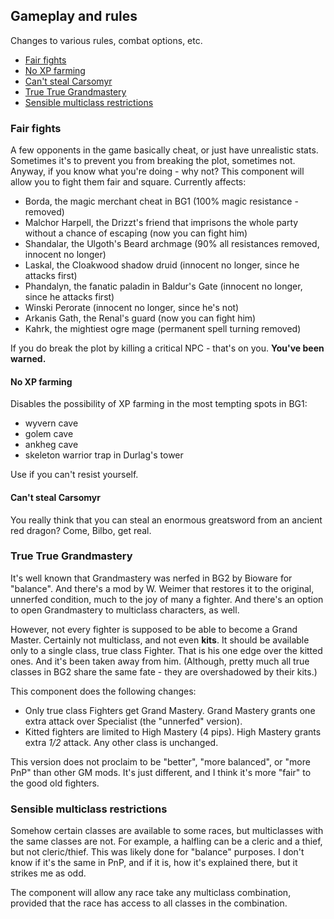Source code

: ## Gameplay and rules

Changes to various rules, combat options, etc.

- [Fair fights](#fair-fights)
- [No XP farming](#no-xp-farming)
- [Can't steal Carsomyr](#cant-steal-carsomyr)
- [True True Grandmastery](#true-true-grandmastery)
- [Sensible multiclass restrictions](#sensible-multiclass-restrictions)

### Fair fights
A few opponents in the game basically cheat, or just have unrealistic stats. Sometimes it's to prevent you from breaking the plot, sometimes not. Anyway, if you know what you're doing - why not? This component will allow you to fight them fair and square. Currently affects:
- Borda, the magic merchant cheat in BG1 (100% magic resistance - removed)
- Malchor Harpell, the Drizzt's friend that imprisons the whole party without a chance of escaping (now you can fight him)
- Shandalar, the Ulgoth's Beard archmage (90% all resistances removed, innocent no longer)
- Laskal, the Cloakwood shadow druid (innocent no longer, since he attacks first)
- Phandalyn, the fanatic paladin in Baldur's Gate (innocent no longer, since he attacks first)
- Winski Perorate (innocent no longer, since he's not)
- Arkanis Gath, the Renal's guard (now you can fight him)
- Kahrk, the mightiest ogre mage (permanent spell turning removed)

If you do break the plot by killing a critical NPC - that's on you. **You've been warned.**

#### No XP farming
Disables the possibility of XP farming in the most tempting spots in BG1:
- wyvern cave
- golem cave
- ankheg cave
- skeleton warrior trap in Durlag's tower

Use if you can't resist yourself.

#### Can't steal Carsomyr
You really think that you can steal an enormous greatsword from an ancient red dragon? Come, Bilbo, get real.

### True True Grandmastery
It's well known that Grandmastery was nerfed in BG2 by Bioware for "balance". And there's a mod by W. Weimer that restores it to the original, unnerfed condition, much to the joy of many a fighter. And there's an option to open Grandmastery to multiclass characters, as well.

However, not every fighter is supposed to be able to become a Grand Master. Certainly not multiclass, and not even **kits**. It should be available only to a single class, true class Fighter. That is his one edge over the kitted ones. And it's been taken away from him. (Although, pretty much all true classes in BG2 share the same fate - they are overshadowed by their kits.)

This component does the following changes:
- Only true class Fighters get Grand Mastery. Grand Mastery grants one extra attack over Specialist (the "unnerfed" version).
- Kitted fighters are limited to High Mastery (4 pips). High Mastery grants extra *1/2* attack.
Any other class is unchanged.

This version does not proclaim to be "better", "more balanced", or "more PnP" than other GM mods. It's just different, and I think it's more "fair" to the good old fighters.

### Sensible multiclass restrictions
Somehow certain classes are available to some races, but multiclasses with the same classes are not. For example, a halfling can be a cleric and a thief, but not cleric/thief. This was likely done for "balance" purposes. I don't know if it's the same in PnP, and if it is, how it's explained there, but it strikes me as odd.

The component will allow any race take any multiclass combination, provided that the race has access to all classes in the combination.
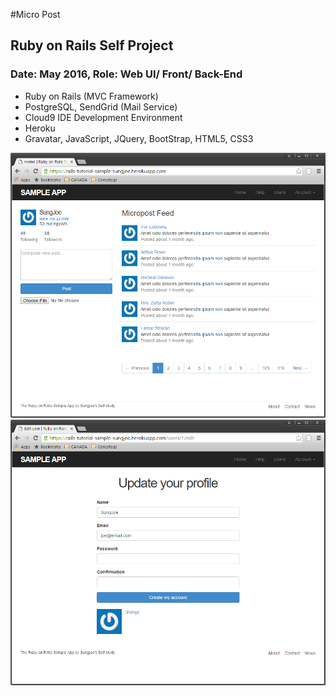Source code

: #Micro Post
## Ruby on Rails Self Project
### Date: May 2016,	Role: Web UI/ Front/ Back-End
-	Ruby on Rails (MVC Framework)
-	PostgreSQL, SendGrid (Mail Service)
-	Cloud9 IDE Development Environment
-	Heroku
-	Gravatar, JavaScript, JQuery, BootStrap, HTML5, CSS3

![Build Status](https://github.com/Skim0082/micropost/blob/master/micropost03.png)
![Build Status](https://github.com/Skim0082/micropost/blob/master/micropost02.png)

### Task
Take from the material every line that holds "innocent".

### Answer section
- Shandalar, the Ulgoth's Beard archmage (90% all resistances removed, innocent no longer)
- Laskal, the Cloakwood shadow druid (innocent no longer, since he attacks first)
- Phandalyn, the fanatic paladin in Baldur's Gate (innocent no longer, since he attacks first)
- Winski Perorate (innocent no longer, since he's not)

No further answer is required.